The Research Desk column from Aug. 10, 2015,
issue of Coin World:
Historians have often pointed out that the War of the Spanish Succession, 1700 to 1714, was
a true world conflagration that pitted the major European powers
against each other in battles around the globe. Austria and the
Maritime Powers of Great Britain and the Netherlands faced off against
the France of “Sun King” Louis XIV, Bavaria and a few lesser
countries. The war was fought in Spain, the Netherlands and across the
German states as well as in America (as Queen Anne’s War).
War broke out upon the death of Spain’s last Habsburg King, Charles
II, a feeble and childless ruler who had been induced to sign a will
naming as his successor a grandson of Louis XIV, Philip Duke of Anjou.

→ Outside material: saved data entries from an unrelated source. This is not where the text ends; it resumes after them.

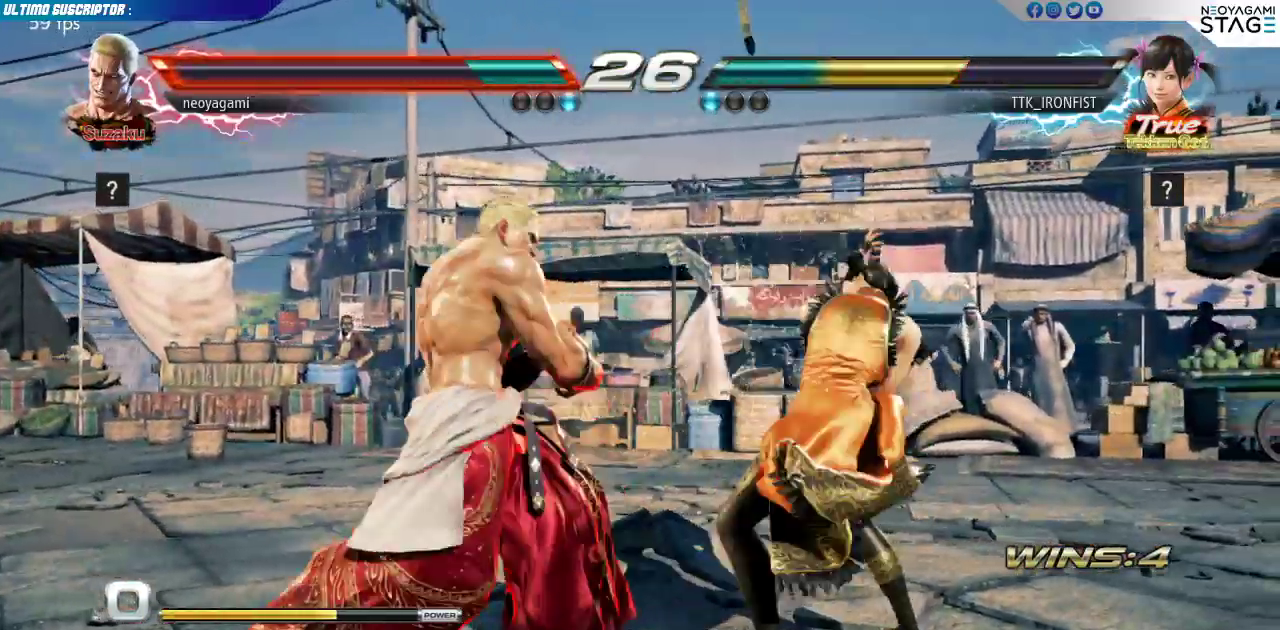
{"dt_ms": 500, "buttons": [], "left_stick": "left", "events": [[17, "left_stick", "left"], [67, "left_stick", "center"], [133, "left_stick", "left"], [200, "left_stick", "center"], [267, "left_stick", "left"]]}
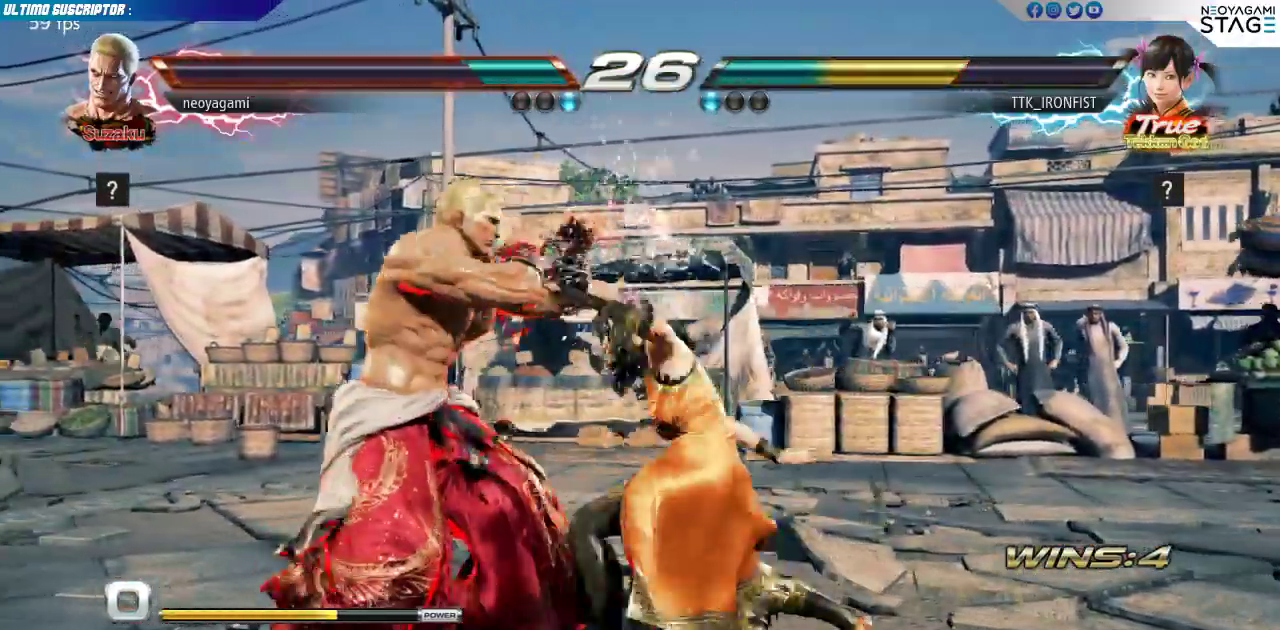
{"dt_ms": 500, "buttons": [], "left_stick": "left", "events": [[200, "left_stick", "center"], [250, "left_stick", "right"], [333, "R1", "down"], [383, "R1", "up"], [383, "left_stick", "center"], [483, "left_stick", "left"]]}
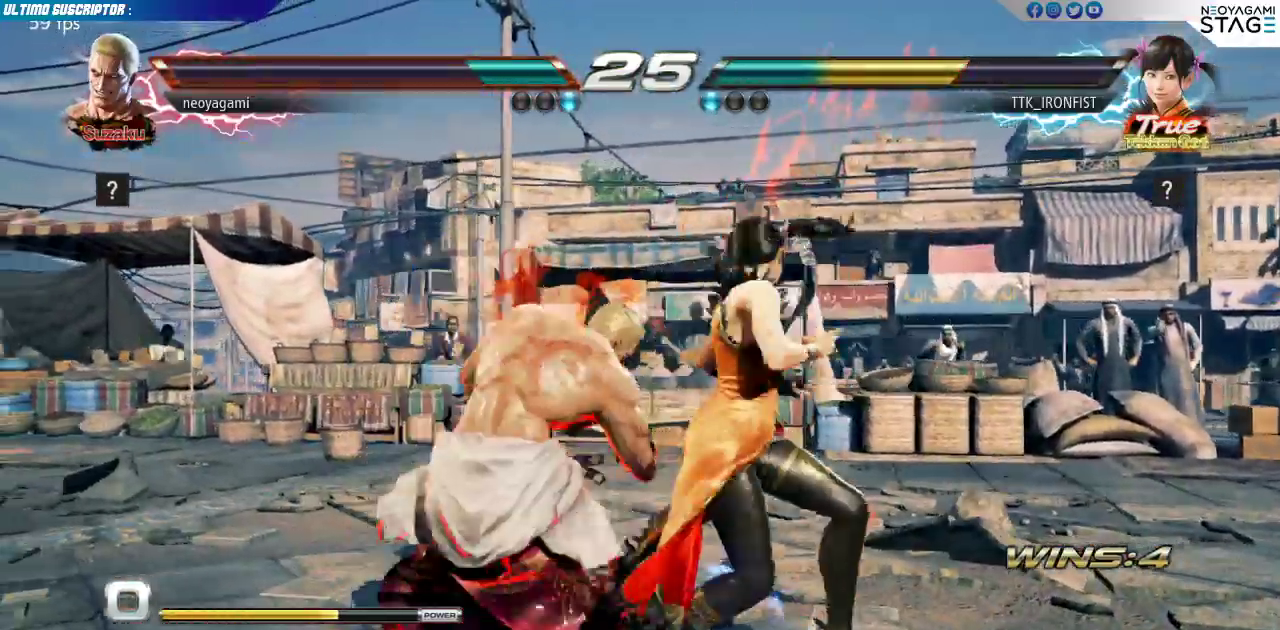
{"dt_ms": 1000, "buttons": [], "left_stick": "left"}
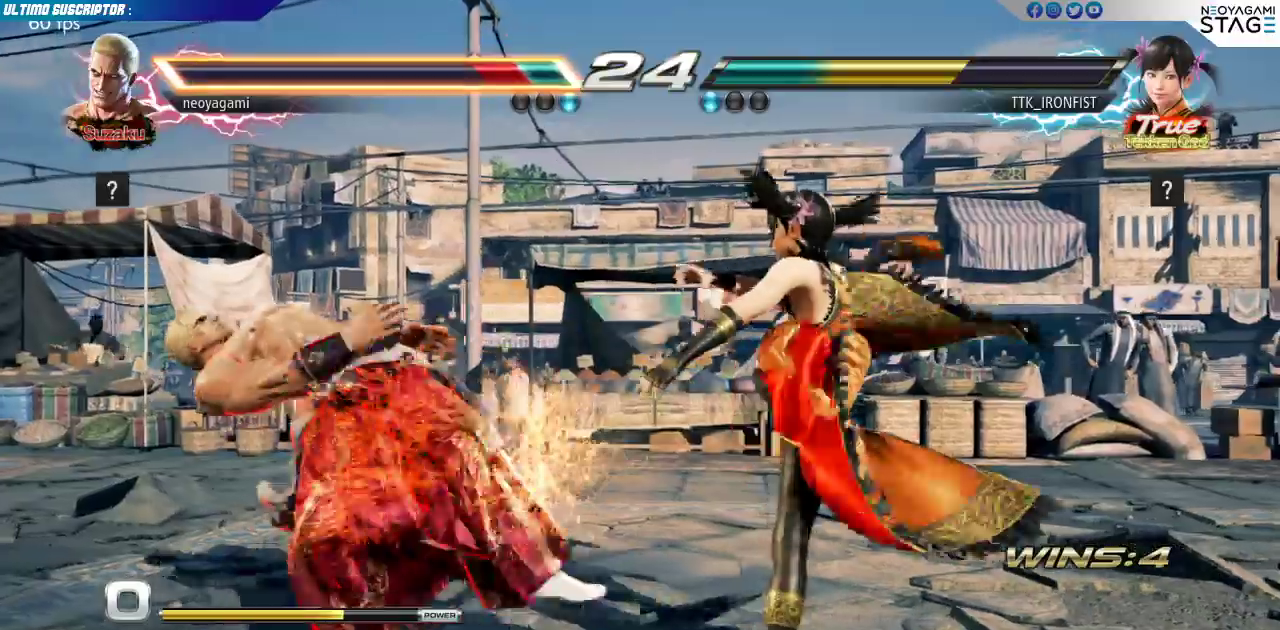
{"dt_ms": 500, "buttons": ["SQUARE"], "left_stick": "center", "events": [[83, "left_stick", "center"], [300, "SQUARE", "down"], [333, "SQUARE", "up"], [400, "SQUARE", "down"]]}
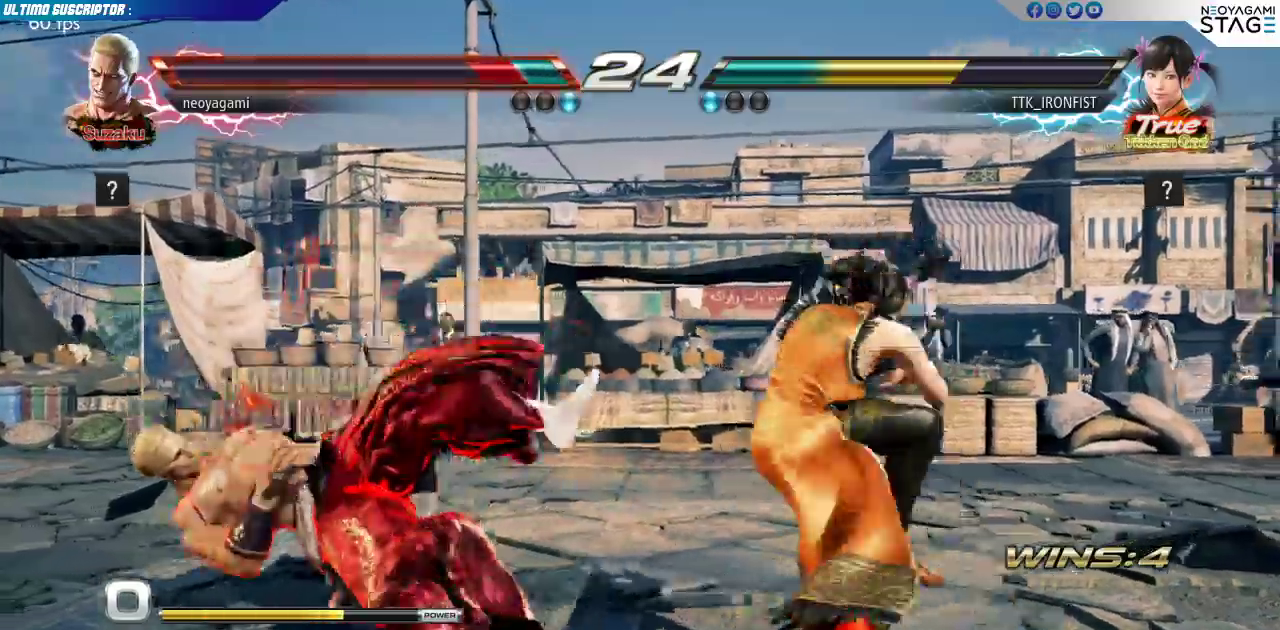
{"dt_ms": 500, "buttons": [], "left_stick": "center", "events": [[50, "SQUARE", "up"]]}
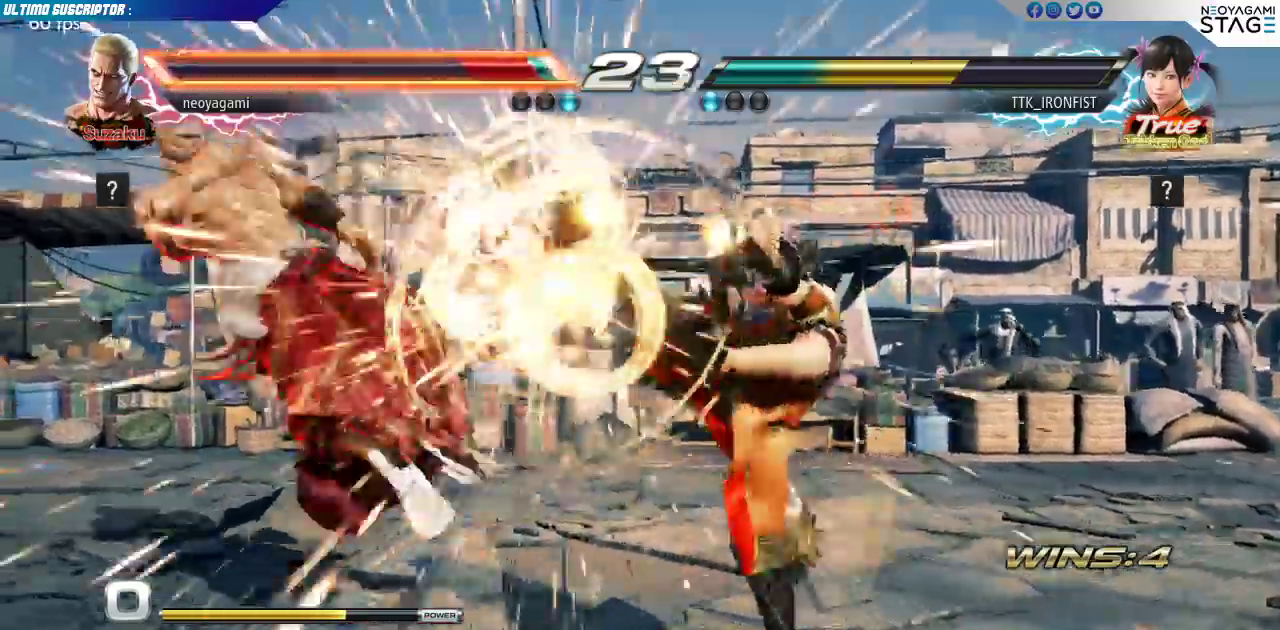
{"dt_ms": 500, "buttons": ["SQUARE"], "left_stick": "center", "events": [[33, "SQUARE", "down"], [67, "SQUARE", "up"], [467, "SQUARE", "down"]]}
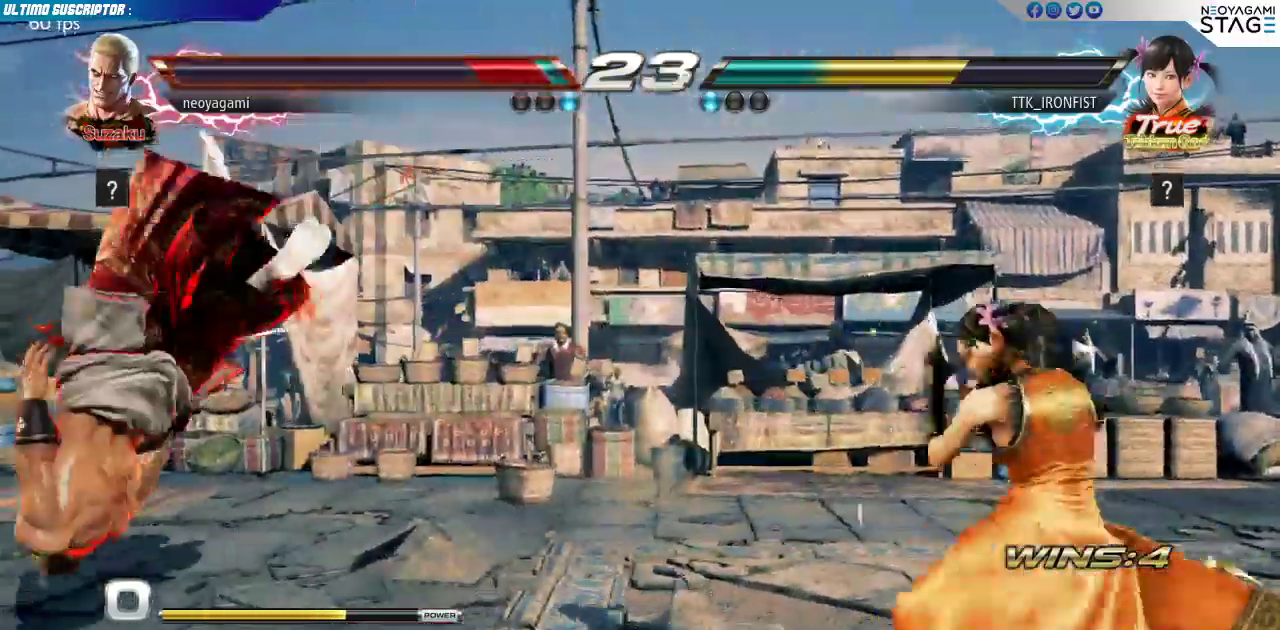
{"dt_ms": 500, "buttons": ["SQUARE"], "left_stick": "center", "events": [[17, "SQUARE", "up"], [83, "SQUARE", "down"], [150, "SQUARE", "up"], [217, "SQUARE", "down"], [383, "SQUARE", "up"], [450, "SQUARE", "down"]]}
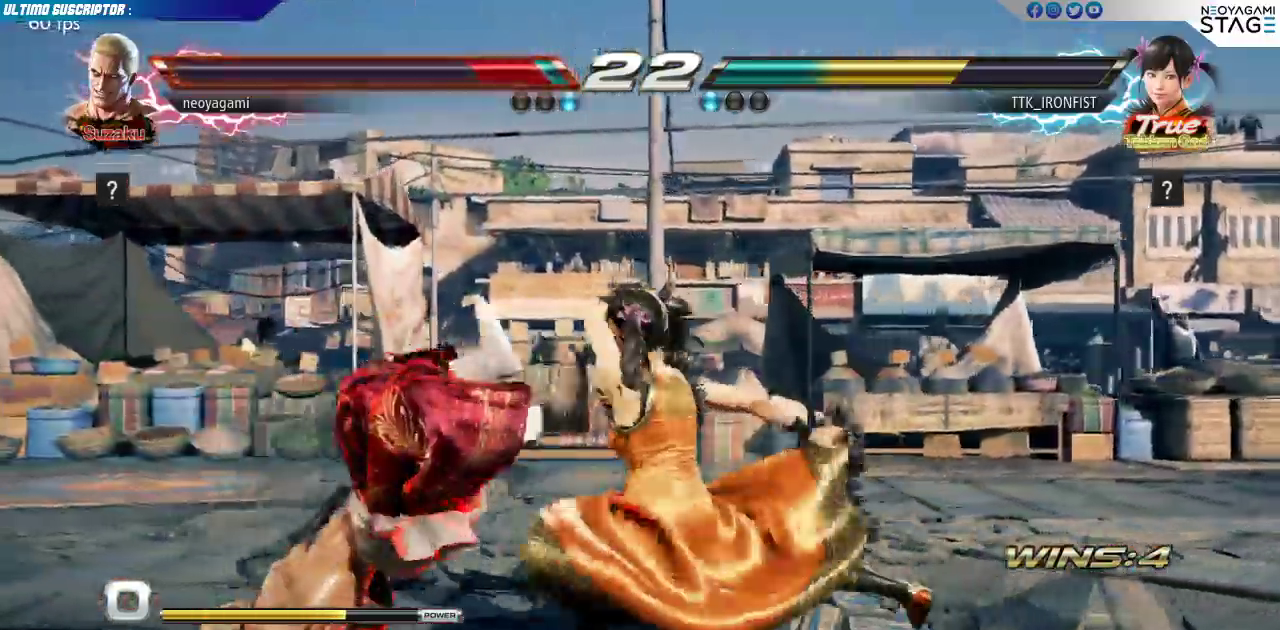
{"dt_ms": 500, "buttons": [], "left_stick": "center", "events": [[17, "SQUARE", "up"], [67, "SQUARE", "down"], [150, "SQUARE", "up"], [417, "SQUARE", "down"], [467, "SQUARE", "up"]]}
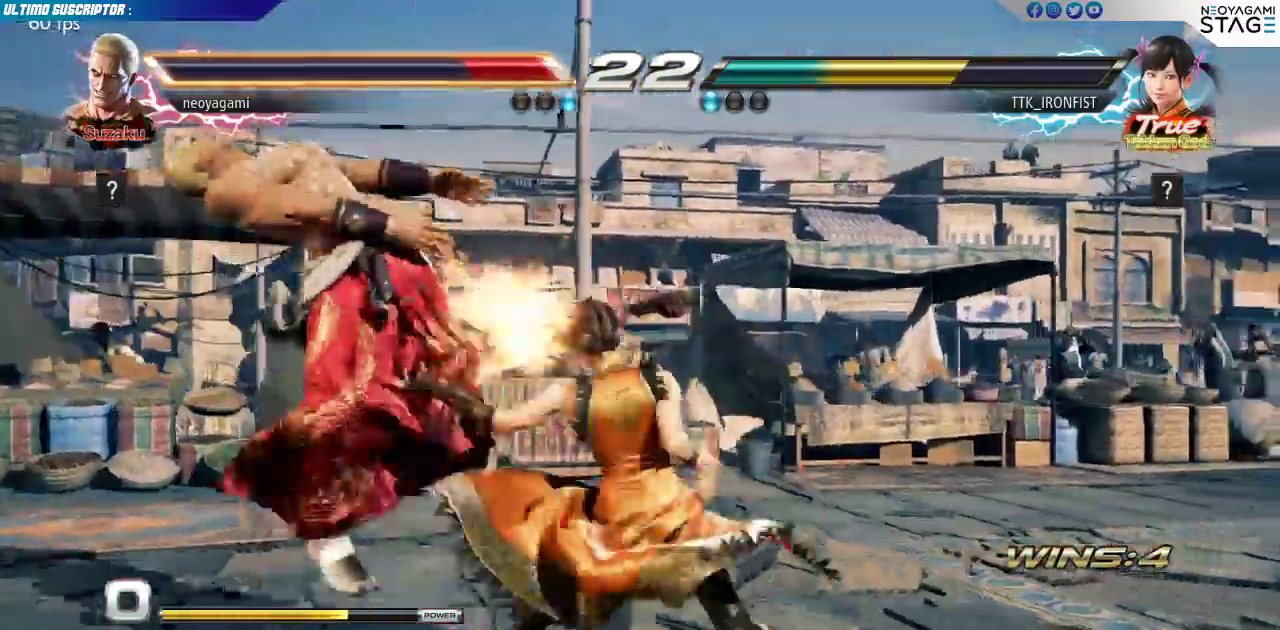
{"dt_ms": 500, "buttons": [], "left_stick": "center", "events": [[33, "SQUARE", "down"], [117, "SQUARE", "up"], [150, "SQUARE", "down"], [367, "SQUARE", "up"]]}
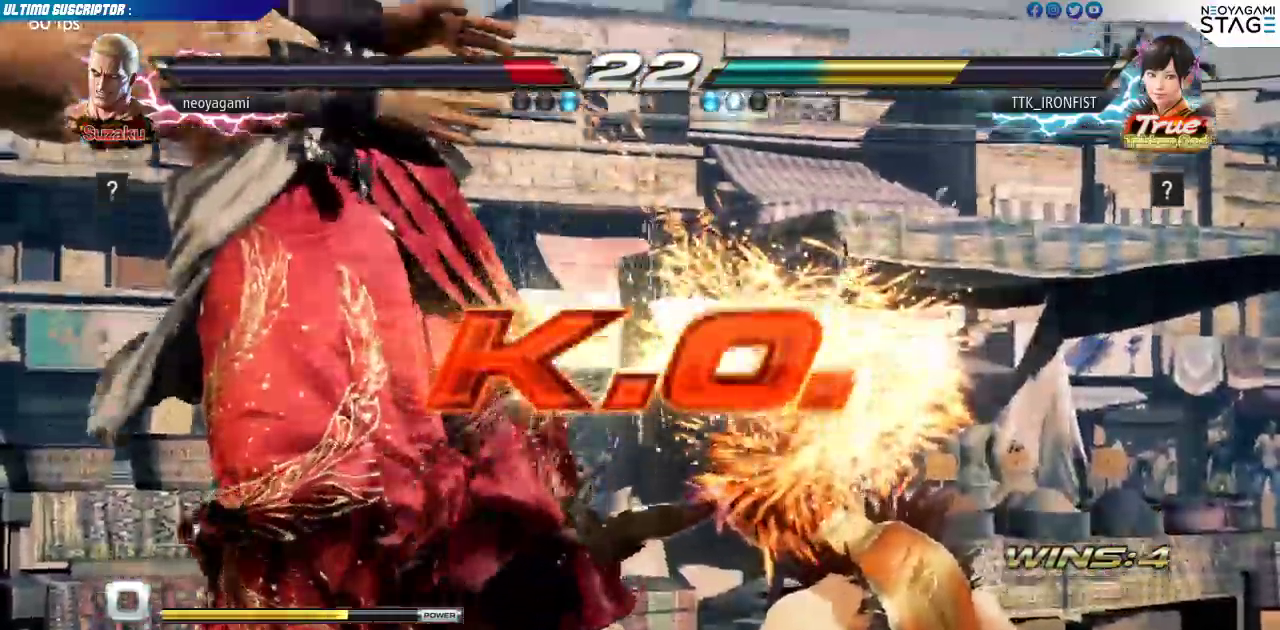
{"dt_ms": 500, "buttons": [], "left_stick": "center", "events": []}
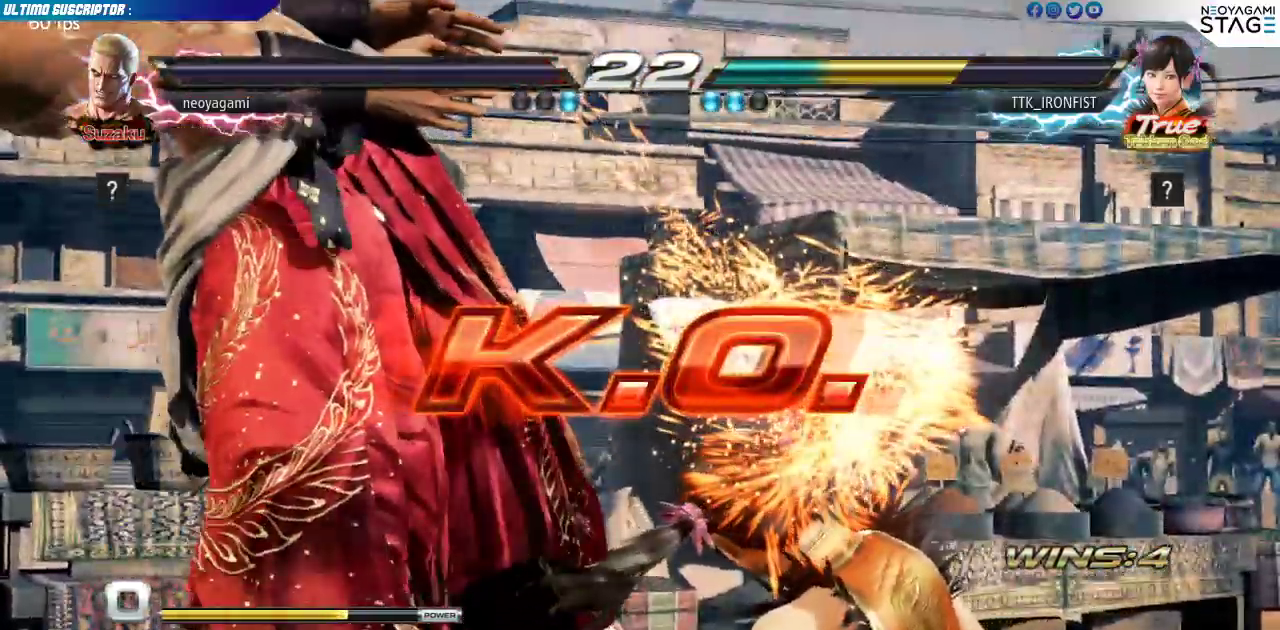
{"dt_ms": 500, "buttons": [], "left_stick": "center", "events": []}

The succession of the Duke of Anjou brought acute danger of a French
takeover of Spain and its vast overseas empire. Holy Roman Emperor
Leopold I countered by announcing the succession of his second son
Archduke Charles to the Spanish throne.
The Duke of Marlborough, was the British commander.
Fighting in Spain itself was inconclusive for several years. Central
Spain and Madrid went for the Duke of Anjou, proclaimed King Philip V.
Barcelona, Catalonia and Valencia supported Archduke Charles,
proclaimed Charles III as King of the Spains and of the Indies.
Charles’ high tide came in May to June 1706 with the capture of
Barcelona and the conquest of Madrid, which coincided with his major
allied victories in Brabant (Belgium). These successes coincided with
the May 12 total eclipse of the sun, hailed as divine portent of victory.
Nürnberg Mint Engraver Georg Friedrich Nürnberger produced a
rectangular medal (38.9 by 39.4 millimeters, silver, 13 grams) to
commemorate these victories.
The obverse presents a radiant crowned sun with crowns of the
allies. The German legend hails God’s favor to commanders Marlborough,
Overkirk, the Earl of Galway and Leake whose victories restored the
brightness of allied arms just as the sun returned blazing from its eclipse.
The reverse recreates the eclipse, surrounded by four inscriptions
recording the capture of Barcelona, Madrid, Brabant and Tirlemont.
This boldly designed medal is rare today.